*WHAT TO PRODUCE:*
When the string "Facebook" occurs in a line of the records, show that line.

▶

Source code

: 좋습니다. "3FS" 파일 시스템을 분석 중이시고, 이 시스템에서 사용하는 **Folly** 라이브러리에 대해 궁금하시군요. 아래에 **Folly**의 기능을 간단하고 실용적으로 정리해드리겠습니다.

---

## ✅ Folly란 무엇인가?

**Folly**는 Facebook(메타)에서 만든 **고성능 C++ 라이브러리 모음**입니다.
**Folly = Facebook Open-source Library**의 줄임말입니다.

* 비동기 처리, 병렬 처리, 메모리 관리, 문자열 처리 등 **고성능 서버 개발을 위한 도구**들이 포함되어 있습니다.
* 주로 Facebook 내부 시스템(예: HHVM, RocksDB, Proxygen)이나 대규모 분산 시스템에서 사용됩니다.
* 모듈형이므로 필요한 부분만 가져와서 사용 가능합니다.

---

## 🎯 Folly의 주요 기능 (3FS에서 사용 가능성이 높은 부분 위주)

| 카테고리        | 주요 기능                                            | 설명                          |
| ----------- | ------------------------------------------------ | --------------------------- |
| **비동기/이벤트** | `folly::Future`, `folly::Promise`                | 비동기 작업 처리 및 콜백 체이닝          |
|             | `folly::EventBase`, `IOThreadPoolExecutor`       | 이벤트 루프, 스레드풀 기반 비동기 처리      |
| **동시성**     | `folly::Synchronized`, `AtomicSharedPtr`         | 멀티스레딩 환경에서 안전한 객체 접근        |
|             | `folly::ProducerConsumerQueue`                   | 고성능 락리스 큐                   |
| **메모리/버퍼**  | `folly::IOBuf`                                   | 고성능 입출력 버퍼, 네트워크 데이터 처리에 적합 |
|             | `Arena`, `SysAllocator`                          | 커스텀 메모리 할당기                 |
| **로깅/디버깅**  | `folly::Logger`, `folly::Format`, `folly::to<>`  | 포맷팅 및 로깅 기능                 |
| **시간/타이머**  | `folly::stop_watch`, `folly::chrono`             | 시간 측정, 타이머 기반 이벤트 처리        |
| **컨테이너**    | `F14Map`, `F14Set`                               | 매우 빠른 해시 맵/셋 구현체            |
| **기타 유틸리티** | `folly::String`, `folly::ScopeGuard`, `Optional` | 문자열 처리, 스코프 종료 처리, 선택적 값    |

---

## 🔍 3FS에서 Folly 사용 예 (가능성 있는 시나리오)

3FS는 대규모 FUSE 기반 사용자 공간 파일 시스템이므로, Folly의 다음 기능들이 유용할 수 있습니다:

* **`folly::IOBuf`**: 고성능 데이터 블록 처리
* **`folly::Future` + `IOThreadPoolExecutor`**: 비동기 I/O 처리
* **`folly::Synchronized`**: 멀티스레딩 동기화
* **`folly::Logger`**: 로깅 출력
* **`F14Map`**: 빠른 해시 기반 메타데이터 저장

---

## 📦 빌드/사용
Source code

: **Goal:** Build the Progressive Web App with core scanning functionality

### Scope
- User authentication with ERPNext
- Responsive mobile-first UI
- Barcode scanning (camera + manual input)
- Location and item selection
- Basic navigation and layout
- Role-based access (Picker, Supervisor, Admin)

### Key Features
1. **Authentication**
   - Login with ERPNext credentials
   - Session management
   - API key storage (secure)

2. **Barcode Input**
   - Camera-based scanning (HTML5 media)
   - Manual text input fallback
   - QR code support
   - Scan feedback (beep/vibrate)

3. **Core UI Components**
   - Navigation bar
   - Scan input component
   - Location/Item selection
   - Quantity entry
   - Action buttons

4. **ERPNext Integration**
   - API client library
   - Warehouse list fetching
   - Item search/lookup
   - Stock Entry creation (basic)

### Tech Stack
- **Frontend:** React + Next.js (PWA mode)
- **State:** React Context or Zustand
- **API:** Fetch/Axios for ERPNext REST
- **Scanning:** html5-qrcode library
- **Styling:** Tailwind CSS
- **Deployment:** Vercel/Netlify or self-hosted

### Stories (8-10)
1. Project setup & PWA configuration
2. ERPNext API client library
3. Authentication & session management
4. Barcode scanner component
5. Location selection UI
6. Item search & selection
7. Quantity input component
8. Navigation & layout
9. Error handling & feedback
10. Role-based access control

◀

*TASK ANSWER:*
**Folly**는 Facebook(메타)에서 만든 **고성능 C++ 라이브러리 모음**입니다.
**Folly = Facebook Open-source Library**의 줄임말입니다.
* 주로 Facebook 내부 시스템(예: HHVM, RocksDB, Proxygen)이나 대규모 분산 시스템에서 사용됩니다.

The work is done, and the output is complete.